The FDA requires all but Class I medical devices to contain traceability codes that machines and people can read. The "cold marking" process allows medical manufactures to mark anything, from PE medication bottles to implantable devices, with the confidence those marks will withstand stringent sterilisations cycles.

Why is a UV laser marking machine the superior choice in these types of applications? The main reason it was developed is that the absorption rate is incredibly high for a variety of materials. This allows marking and processing to be performed with minimal heat stress. It also provides reduced surface damage, allowing for corrosion-resistant marking. These attributes protect the materials or components from issues during the marking and manufacturing process. This is true even for highly reflective materials like gold, silver, and copper and sensitive materials like glass, rubber, ceramic, and plastic.

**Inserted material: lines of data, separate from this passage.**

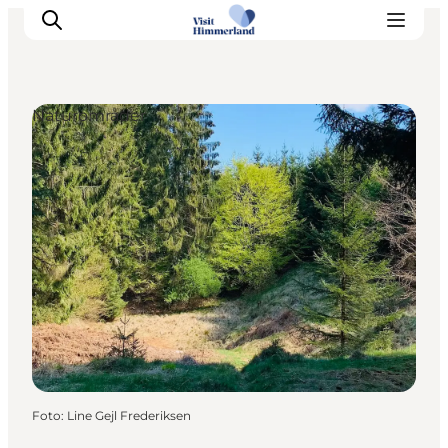
Naturområder
Oplev Himmerland
Udforsk naturen
Himmerlandsbyer
DET SKER
Planlæg din ferie
Book Oplevelser
Praktisk info
Foto
:
Line Gejl Frederiksen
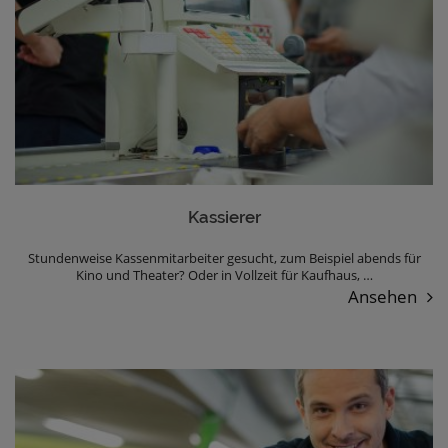
Kassierer
Stundenweise Kassenmitarbeiter gesucht, zum Beispiel abends für
Kino und Theater? Oder in Vollzeit für Kaufhaus, …
Ansehen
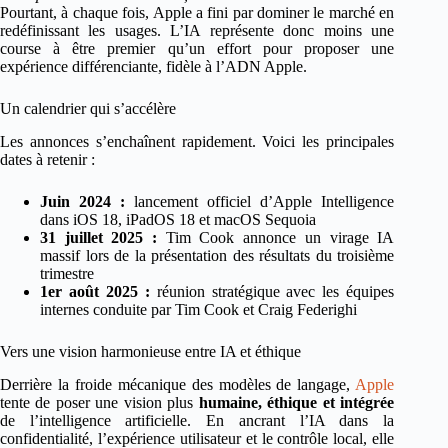
Pourtant, à chaque fois, Apple a fini par dominer le marché en
redéfinissant les usages. L’IA représente donc moins une
course à être premier qu’un effort pour proposer une
expérience différenciante, fidèle à l’ADN Apple.
Un calendrier qui s’accélère
Les annonces s’enchaînent rapidement. Voici les principales
dates à retenir :
Juin 2024 :
lancement officiel d’Apple Intelligence
dans iOS 18, iPadOS 18 et macOS Sequoia
31 juillet 2025 :
Tim Cook annonce un virage IA
massif lors de la présentation des résultats du troisième
trimestre
1er août 2025 :
réunion stratégique avec les équipes
internes conduite par Tim Cook et Craig Federighi
Vers une vision harmonieuse entre IA et éthique
Derrière la froide mécanique des modèles de langage,
Apple
tente de poser une vision plus
humaine, éthique et intégrée
de l’intelligence artificielle. En ancrant l’IA dans la
confidentialité, l’expérience utilisateur et le contrôle local, elle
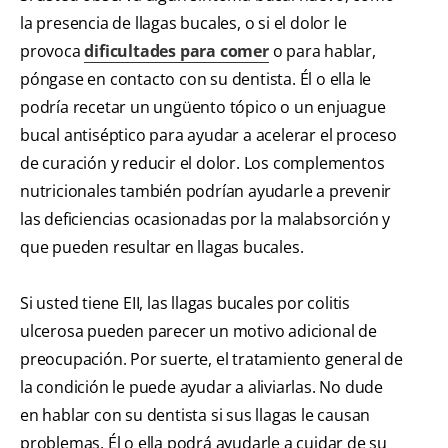
la presencia de llagas bucales, o si el dolor le
provoca
dificultades para comer
o para hablar,
póngase en contacto con su dentista. Él o ella le
podría recetar un ungüento tópico o un enjuague
bucal antiséptico para ayudar a acelerar el proceso
de curación y reducir el dolor. Los complementos
nutricionales también podrían ayudarle a prevenir
las deficiencias ocasionadas por la malabsorción y
que pueden resultar en llagas bucales.
Si usted tiene EII, las llagas bucales por colitis
ulcerosa pueden parecer un motivo adicional de
preocupación. Por suerte, el tratamiento general de
la condición le puede ayudar a aliviarlas. No dude
en hablar con su dentista si sus llagas le causan
problemas. Él o ella podrá ayudarle a cuidar de su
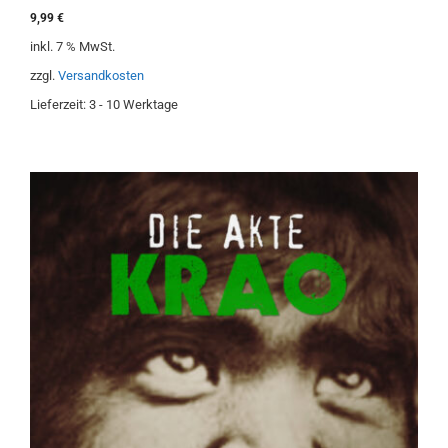
0
9,99
€
v
o
inkl. 7 % MwSt.
n
5
zzgl.
Versandkosten
Lieferzeit:
3 - 10 Werktage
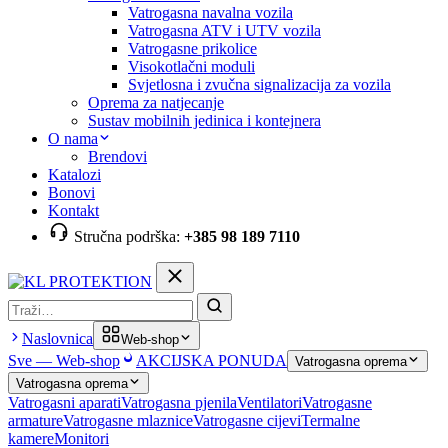
Vatrogasna navalna vozila
Vatrogasna ATV i UTV vozila
Vatrogasne prikolice
Visokotlačni moduli
Svjetlosna i zvučna signalizacija za vozila
Oprema za natjecanje
Sustav mobilnih jedinica i kontejnera
O nama
Brendovi
Katalozi
Bonovi
Kontakt
Stručna podrška:
+385 98 189 7110
Pretraga
Naslovnica
Web-shop
Sve — Web-shop
AKCIJSKA PONUDA
Vatrogasna oprema
Vatrogasna oprema
Vatrogasni aparati
Vatrogasna pjenila
Ventilatori
Vatrogasne
armature
Vatrogasne mlaznice
Vatrogasne cijevi
Termalne
kamere
Monitori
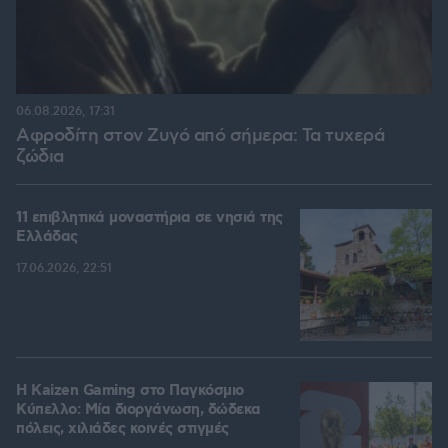
06.08.2026, 17:31
Αφροδίτη στον Ζυγό από σήμερα: Τα τυχερά
ζώδια
11 επιβλητικά μοναστήρια σε νησιά της
Ελλάδας
17.06.2026, 22:51
H Kaizen Gaming στο Παγκόσμιο
Kύπελλο: Μία διοργάνωση, δώδεκα
πόλεις, χιλιάδες κοινές στιγμές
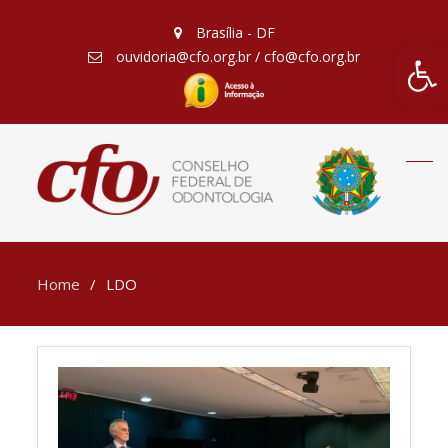
Brasília - DF
Barra de Fe
ouvidoria@cfo.org.br / cfo@cfo.org.br
Home
LDO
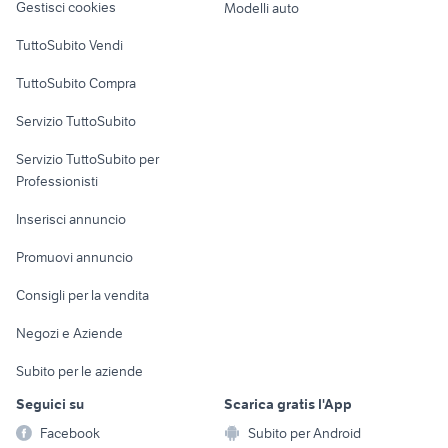
Gestisci cookies
Modelli auto
Case vacanza
TuttoSubito Vendi
Uffici e Locali
TuttoSubito Compra
commerciali
Servizio TuttoSubito
elettronica
per la casa e la
sports e hobby
Servizio TuttoSubito per
persona
Informatica
Animali
Professionisti
Arredamento e
Console e
Accessori per
Casalinghi
Inserisci annuncio
Videogiochi
animali
Elettrodomestici
Promuovi annuncio
Audio/Video
Musica e Film
Giardino e Fai da te
Consigli per la vendita
Fotografia
Libri e Riviste
Abbigliamento e
Negozi e Aziende
Telefonia
Strumenti Musicali
Accessori
Subito per le aziende
Sports
Tutto per i bambini
Seguici su
Scarica gratis l'App
Biciclette
Facebook
Subito per Android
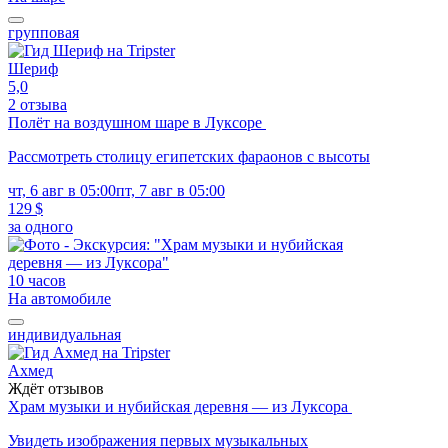
групповая
Шериф
5,0
2 отзыва
Полёт на воздушном шаре в Луксоре
Рассмотреть столицу египетских фараонов с высоты
чт, 6 авг в 05:00
пт, 7 авг в 05:00
129 $
за одного
10 часов
На автомобиле
индивидуальная
Ахмед
Ждёт отзывов
Храм музыки и нубийская деревня — из Луксора
Увидеть изображения первых музыкальных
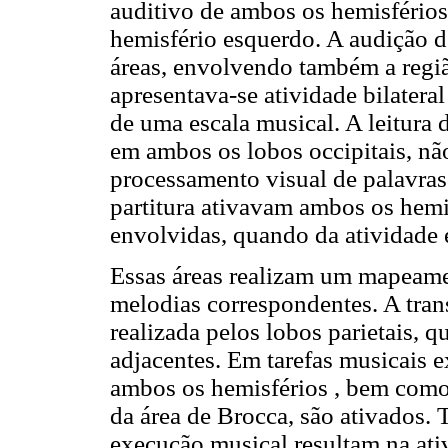
auditivo de ambos os hemisférios
hemisfério esquerdo. A audição 
áreas, envolvendo também a regiã
apresentava-se atividade bilatera
de uma escala musical. A leitura 
em ambos os lobos occipitais, n
processamento visual de palavras.
partitura ativavam ambos os hemis
envolvidas, quando da atividade
Essas áreas realizam um mapeamen
melodias correspondentes. A tran
realizada pelos lobos parietais, q
adjacentes. Em tarefas musicais e
ambos os hemisférios , bem como 
da área de Brocca, são ativados. T
execução musical resultam na ativ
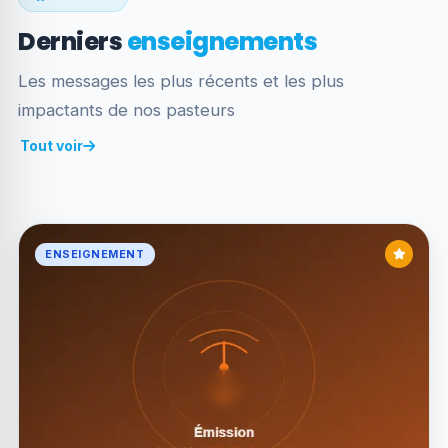
Derniers
enseignements
Les messages les plus récents et les plus
impactants de nos pasteurs
Tout voir
ENSEIGNEMENT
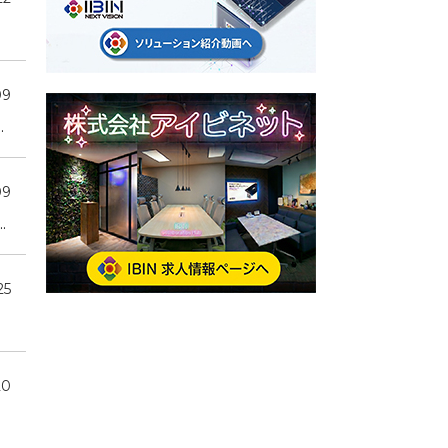
09
.
09
.
25
20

Electronic parts are becoming smaller, and their sealing resins are becoming thinner. Typical laser markers risk transmitting energy through sealing resins and damaging the internal components. However, UV laser markers have an incredibly high material absorption rate and can mark sealing resins without reaching down to the internal components and risking damage. Since a UV laser marking machine can mark sealing resins, manufacturers can add more identification or traceability marks to electronic part surfaces. Customers and manufacturers get quicker recalls and more up-to-date product information.

Quartz glass is used for windows or screens and is notable for being difficult to mark. It's sensitive to cracks yet heat resistant, requiring a gentle marking method. The UV laser uses its high absorption and power dense beam spot to mark slowly and produce clean, visible marks. The UV laser marker beam is strong enough to conquer the heat resistance yet delicate enough not to crack the quartz glass.